_Your task_
Repeat the lines in the listing word for word, beginning with the line that contains "Im Abschnitt" and ending after the line that contains "Arbeitsbereich angezeigt werden.".
──────── Data under study ────────
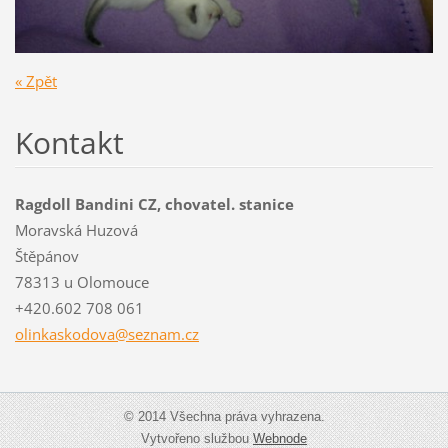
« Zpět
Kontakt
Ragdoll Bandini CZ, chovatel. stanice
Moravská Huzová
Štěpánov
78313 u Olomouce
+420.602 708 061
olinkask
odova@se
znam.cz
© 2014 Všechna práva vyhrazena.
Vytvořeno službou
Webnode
────────
──────── Data under study ────────
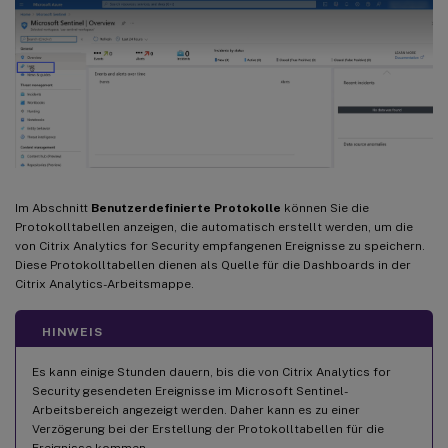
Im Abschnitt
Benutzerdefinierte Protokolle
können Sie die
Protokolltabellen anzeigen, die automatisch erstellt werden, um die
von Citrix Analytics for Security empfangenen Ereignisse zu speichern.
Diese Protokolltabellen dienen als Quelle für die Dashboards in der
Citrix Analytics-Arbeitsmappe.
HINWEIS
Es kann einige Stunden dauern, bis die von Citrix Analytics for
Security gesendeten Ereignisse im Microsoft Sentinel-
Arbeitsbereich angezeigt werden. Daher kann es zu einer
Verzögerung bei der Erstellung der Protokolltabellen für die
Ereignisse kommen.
────────
_Exercise result_
Im Abschnitt
Benutzerdefinierte Protokolle
können Sie die
Protokolltabellen anzeigen, die automatisch erstellt werden, um die
von Citrix Analytics for Security empfangenen Ereignisse zu speichern.
Diese Protokolltabellen dienen als Quelle für die Dashboards in der
Citrix Analytics-Arbeitsmappe.
HINWEIS
Es kann einige Stunden dauern, bis die von Citrix Analytics for
Security gesendeten Ereignisse im Microsoft Sentinel-
Arbeitsbereich angezeigt werden. Daher kann es zu einer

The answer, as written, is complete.